- Document segment
Updated: Jun 2, 2020
One minute they’re born, and a few minutes later you’re waving goodbye.
Photo by Christian Bowen on Unsplash
I remember sobbing over my five-day-old son, thinking of the day that he would leave me and go away to college.
And then, one day, he did.
They say that children provide a yardstick for our lives, but they don’t tell you how quickly the time telescopes between birth and the day you wave goodbye outside your child’s freshman dorm.
As Gretchen Rubin, author of The Happiness Project, says, “The days are long, but the years are short.” Her two-minute video, The Years are Short, is a poignant reminder of how we need to savor the little moments with our children.
I kept the notes I took before newborn Taylor’s first well-baby checkup. With pages of single-spaced questions carefully hand-written on a yellow pad, I figured it must have been a two- or three-month checkup.
It was three days. Three days.
How could I possible have had so many questions about someone who’d only been on Earth for 72 hours? And yet, anyone who has ever parented a newborn knows the feeling. How can a tiny human who weighs barely seven or eight pounds control every minute of your day, every fiber of your being?
And yet, they do. And day by day, life goes on. You adjust to the baby, and the baby adjusts to you. You learn to keep the cat out of the bassinet, and the cat learns that she can still sit in your lap, even when you’re holding a baby.
When we handed newborn Taylor to my sister, she burst into tears, crying “I hate being intimidated by someone who’s 20 minutes old!” That story has become family lore, but my sister admits that her love for this child — my son, her nephew — convinced her that she could become a mother.
My son is now 32 years old, an accomplished and independent adult, living on his own in Montana, far from our home in Silicon Valley. And yet, in barely a blink, I can conjure that heartbreaking moment when I understood — truly felt it, in my heart— that my baby would one day grow up and leave me.
Right now, my Facebook page is filled with proud, tearful, and stoic posts from friends dropping their freshmen off at college. It is a rite of passage, not one I wanted to make so many years ago, but one we know is coming, if you’ve raised a healthy, independent young adult.
Some kids may choose to stay closer to home, and that’s okay too. Even back at home is fine, if you’ve established some family ground rules. My daughter recently spent some time with us after she landed her dream job and then the company relocated to San Francisco. We enjoyed the adult version of Brittany, someone who cooked and cleaned, squeezed the family cat, and happily joined me for a glass of wine and some trashy TV. So what are we parents to do, when the big day comes?

- Dataset excerpts

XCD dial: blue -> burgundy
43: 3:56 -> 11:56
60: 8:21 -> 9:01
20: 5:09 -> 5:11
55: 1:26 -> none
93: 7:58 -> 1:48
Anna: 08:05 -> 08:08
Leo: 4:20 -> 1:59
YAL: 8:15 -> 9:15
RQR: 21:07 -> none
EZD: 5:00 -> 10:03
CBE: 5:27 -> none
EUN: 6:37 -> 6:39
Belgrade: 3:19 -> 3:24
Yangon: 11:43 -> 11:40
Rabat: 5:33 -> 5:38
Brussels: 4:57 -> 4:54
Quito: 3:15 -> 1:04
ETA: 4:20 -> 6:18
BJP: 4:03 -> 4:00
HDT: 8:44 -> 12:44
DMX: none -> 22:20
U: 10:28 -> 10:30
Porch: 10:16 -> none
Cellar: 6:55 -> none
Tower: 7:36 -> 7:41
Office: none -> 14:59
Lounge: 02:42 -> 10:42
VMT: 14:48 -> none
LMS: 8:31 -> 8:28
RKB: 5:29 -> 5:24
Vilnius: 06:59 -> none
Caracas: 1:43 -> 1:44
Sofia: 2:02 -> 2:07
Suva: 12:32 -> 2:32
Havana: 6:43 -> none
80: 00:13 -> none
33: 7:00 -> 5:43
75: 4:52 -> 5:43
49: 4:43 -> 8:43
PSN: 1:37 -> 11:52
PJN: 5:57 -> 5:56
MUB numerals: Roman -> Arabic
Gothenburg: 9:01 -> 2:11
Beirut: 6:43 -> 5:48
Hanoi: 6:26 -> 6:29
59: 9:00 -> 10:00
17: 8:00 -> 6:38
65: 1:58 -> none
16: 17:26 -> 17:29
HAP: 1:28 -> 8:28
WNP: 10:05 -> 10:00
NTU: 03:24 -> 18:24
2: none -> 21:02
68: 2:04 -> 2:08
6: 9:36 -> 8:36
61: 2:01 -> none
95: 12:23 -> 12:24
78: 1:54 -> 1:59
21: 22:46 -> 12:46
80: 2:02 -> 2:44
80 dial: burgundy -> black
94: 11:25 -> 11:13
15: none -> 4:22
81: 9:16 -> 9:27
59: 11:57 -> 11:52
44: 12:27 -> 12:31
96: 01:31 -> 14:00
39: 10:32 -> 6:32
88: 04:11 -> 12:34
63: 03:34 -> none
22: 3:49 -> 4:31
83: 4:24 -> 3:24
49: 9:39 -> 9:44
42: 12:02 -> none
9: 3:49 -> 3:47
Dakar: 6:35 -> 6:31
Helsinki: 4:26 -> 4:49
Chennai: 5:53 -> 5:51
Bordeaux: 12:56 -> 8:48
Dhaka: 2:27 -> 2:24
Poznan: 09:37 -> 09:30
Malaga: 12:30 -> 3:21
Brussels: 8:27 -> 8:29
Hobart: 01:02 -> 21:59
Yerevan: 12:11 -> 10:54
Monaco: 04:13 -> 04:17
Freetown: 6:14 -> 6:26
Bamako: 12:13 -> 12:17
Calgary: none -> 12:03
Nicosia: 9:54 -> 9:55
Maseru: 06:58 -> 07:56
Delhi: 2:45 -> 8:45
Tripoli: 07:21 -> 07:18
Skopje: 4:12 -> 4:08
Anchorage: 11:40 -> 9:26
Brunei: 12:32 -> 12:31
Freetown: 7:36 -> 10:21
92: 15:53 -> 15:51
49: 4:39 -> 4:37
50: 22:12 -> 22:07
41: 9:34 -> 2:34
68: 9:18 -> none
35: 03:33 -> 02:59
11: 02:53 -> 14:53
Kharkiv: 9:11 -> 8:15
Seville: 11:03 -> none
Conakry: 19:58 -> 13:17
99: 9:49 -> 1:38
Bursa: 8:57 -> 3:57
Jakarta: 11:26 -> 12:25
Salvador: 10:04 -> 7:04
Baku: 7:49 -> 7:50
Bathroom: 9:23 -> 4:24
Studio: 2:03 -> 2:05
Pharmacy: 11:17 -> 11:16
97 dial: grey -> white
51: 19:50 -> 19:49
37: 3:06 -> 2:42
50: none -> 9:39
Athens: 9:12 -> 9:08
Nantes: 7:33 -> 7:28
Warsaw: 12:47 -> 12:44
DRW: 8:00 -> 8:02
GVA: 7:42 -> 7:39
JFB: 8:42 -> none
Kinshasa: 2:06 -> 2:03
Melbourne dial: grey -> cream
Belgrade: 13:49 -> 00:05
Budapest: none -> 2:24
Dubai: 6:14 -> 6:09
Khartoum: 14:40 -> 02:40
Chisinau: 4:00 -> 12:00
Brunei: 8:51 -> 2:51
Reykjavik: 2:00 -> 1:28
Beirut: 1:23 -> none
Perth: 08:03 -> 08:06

- Challenge
Transcribe the passage of the essay on a child growing up and leaving home between "They say that" and "days. Three days.", inclusive. The items that come after the essay have no connection to it.

- Correct output
They say that children provide a yardstick for our lives, but they don’t tell you how quickly the time telescopes between birth and the day you wave goodbye outside your child’s freshman dorm.
As Gretchen Rubin, author of The Happiness Project, says, “The days are long, but the years are short.” Her two-minute video, The Years are Short, is a poignant reminder of how we need to savor the little moments with our children.
I kept the notes I took before newborn Taylor’s first well-baby checkup. With pages of single-spaced questions carefully hand-written on a yellow pad, I figured it must have been a two- or three-month checkup.
It was three days. Three days.